Document section
● ● ●

Computes the probability density function (PDF) for the McDonald (Mc) distribution (also previously referred to as Beta Power) with parameters gamma (\(\gamma\)), delta (\(\delta\)), and lambda (\(\lambda\)). This distribution is defined on the interval (0, 1).

Usage

dmc(x, gamma, delta, lambda, log_prob = FALSE)

Value

A vector of density values (\(f(x)\)) or log-density values (\(\log(f(x))\)). The length of the result is determined by the recycling rule applied to the arguments (x, gamma, delta, lambda). Returns 0 (or -Inf if log_prob = TRUE) for x outside the interval (0, 1), or NaN if parameters are invalid (e.g., gamma <= 0, delta < 0, lambda <= 0).

Arguments

x

Vector of quantiles (values between 0 and 1).

● ● ●

Stated goal 1
Reproduce the dmc help page verbatim from "A vector of" up to and including "lambda <= 0).".
Stated goal 2
Extend the dmc help page, picking up right after its final line.

● ● ●

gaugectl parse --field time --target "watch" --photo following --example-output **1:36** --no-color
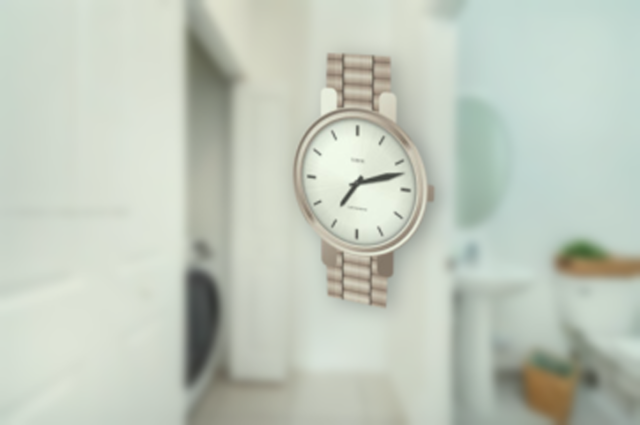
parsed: **7:12**
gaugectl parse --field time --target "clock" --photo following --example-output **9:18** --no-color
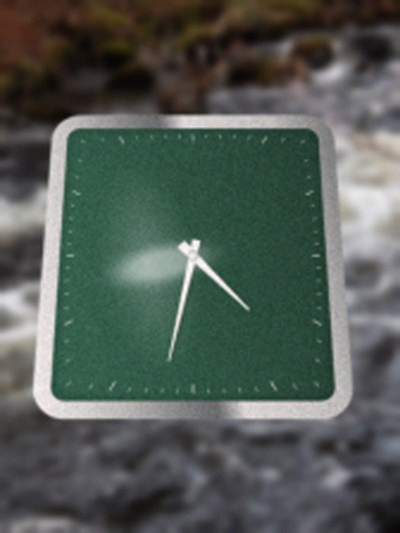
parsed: **4:32**
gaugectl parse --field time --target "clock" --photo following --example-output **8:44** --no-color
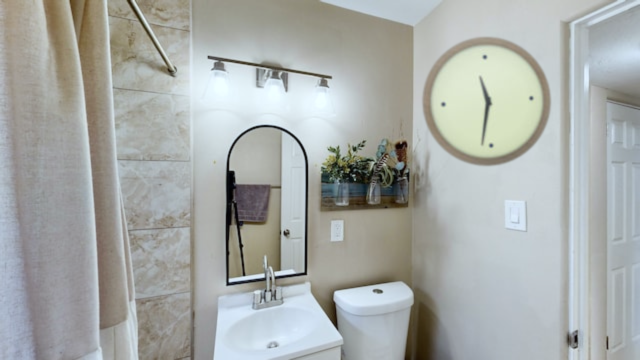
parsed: **11:32**
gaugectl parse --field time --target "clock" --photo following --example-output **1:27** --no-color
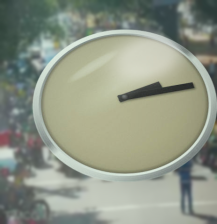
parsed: **2:13**
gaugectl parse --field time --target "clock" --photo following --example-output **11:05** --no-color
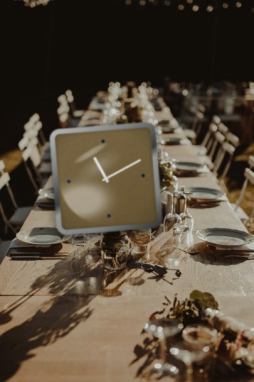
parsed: **11:11**
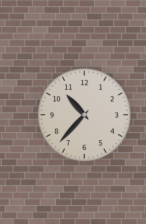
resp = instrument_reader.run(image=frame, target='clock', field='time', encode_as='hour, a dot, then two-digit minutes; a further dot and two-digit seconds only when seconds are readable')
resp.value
10.37
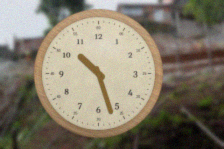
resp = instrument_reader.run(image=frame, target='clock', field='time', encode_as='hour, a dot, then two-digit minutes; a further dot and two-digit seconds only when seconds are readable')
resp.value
10.27
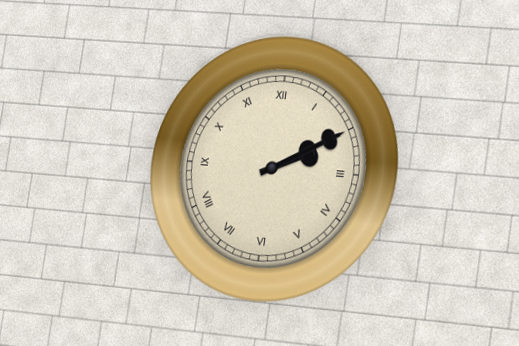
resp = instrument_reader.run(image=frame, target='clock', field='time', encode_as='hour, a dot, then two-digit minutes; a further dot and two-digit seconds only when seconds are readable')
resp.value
2.10
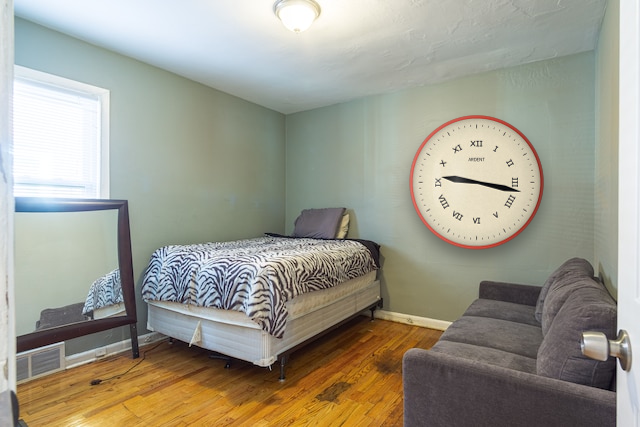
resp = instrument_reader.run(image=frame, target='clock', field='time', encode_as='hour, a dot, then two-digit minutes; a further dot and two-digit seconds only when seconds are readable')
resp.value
9.17
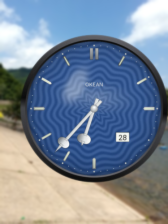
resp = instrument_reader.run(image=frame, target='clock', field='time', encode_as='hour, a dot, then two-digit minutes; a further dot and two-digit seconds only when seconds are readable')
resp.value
6.37
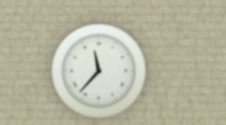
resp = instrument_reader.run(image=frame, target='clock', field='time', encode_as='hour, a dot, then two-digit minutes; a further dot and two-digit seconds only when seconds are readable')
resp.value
11.37
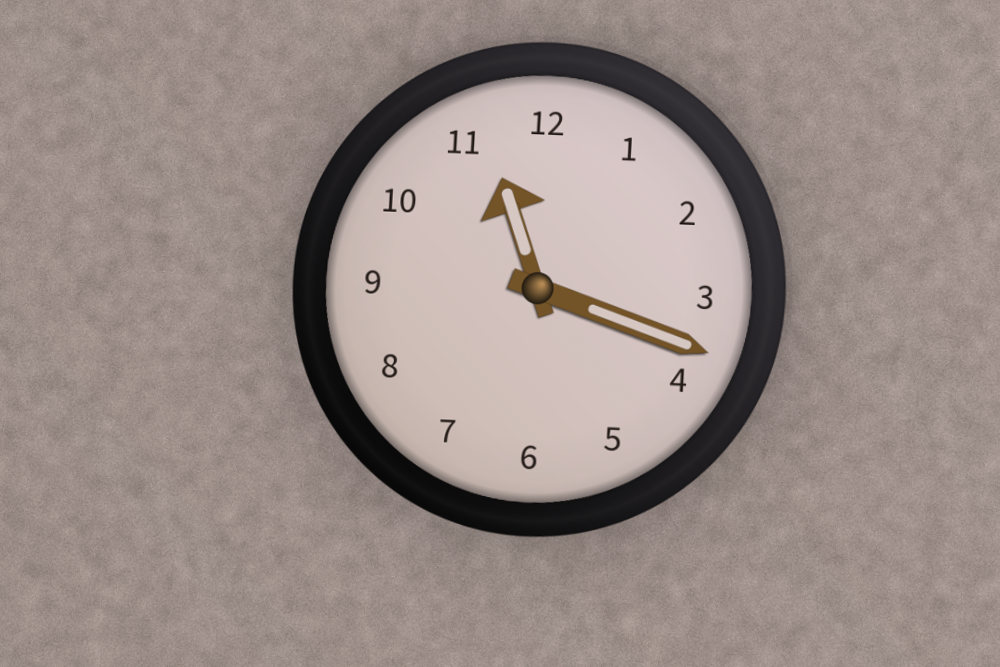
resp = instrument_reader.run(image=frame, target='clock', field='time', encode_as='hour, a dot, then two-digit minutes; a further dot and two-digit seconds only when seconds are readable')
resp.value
11.18
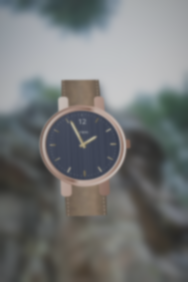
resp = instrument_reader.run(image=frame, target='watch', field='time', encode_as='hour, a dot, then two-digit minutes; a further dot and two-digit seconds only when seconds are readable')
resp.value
1.56
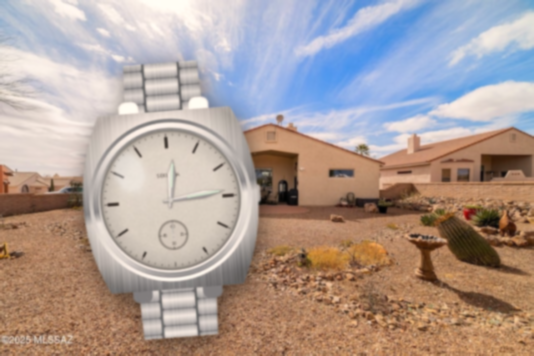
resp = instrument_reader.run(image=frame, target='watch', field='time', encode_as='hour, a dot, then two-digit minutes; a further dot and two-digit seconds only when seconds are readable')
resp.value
12.14
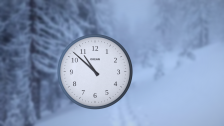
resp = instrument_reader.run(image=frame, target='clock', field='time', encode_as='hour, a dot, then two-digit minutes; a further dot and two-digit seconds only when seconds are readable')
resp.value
10.52
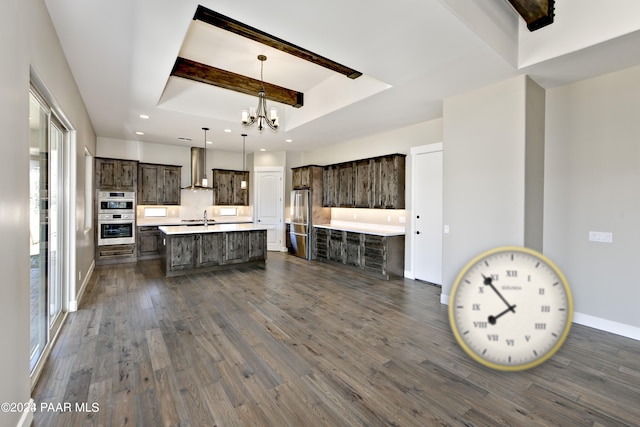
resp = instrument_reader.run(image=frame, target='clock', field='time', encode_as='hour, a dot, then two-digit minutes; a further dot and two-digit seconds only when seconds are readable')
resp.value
7.53
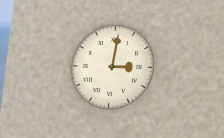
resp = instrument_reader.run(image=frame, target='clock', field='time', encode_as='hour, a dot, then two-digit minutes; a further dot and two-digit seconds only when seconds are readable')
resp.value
3.01
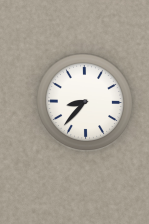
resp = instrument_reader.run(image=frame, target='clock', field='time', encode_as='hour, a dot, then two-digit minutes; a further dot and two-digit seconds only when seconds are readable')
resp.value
8.37
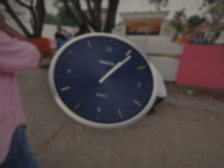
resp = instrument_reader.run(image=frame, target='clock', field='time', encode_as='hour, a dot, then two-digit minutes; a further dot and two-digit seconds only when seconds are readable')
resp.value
1.06
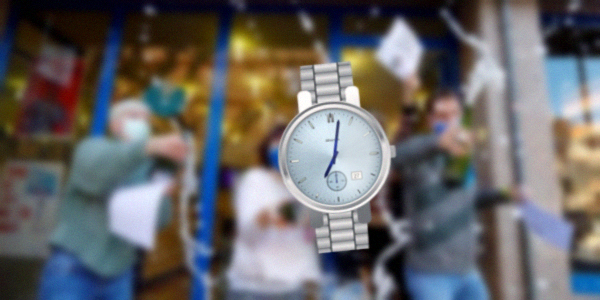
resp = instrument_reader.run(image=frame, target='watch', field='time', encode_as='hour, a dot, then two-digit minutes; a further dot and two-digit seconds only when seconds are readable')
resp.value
7.02
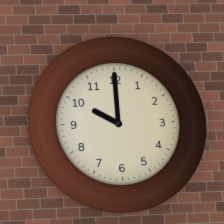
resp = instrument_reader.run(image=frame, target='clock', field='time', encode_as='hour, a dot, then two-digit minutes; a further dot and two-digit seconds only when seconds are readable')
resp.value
10.00
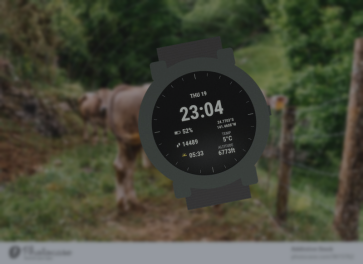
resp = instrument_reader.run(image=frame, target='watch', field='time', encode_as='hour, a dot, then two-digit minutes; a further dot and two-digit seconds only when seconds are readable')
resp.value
23.04
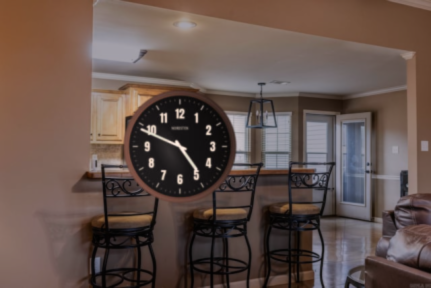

● ● ●

Final result 1
A vector of density values (\(f(x)\)) or log-density values (\(\log(f(x))\)). The length of the result is determined by the recycling rule applied to the arguments (x, gamma, delta, lambda). Returns 0 (or -Inf if log_prob = TRUE) for x outside the interval (0, 1), or NaN if parameters are invalid (e.g., gamma <= 0, delta < 0, lambda <= 0).

Final result 2
gamma

Shape parameter gamma > 0. Can be a scalar or a vector. Default: 1.0.

delta

Shape parameter delta >= 0. Can be a scalar or a vector. Default: 0.0.

lambda

Shape parameter lambda > 0. Can be a scalar or a vector. Default: 1.0.

log_prob

Logical; if TRUE, the logarithm of the density is returned (\(\log(f(x))\)). Default: FALSE.

Author

Lopes, J. E.

Details

The probability density function (PDF) of the McDonald (Mc) distribution is given by: $$ f(x; \gamma, \delta, \lambda) = \frac{\lambda}{B(\gamma,\delta+1)} x^{\gamma \lambda - 1} (1 - x^\lambda)^\delta $$ for \(0 < x < 1\), where \(B(a,b)\) is the Beta function (beta).

The Mc distribution is a special case of the five-parameter Generalized Kumaraswamy (GKw) distribution (dgkw) obtained by setting the parameters \(\alpha = 1\) and \(\beta = 1\). It was introduced by McDonald (1984) and is related to the Generalized Beta distribution of the first kind (GB1). When \(\lambda=1\), it simplifies to the standard Beta distribution with parameters \(\gamma\) and \(\delta+1\).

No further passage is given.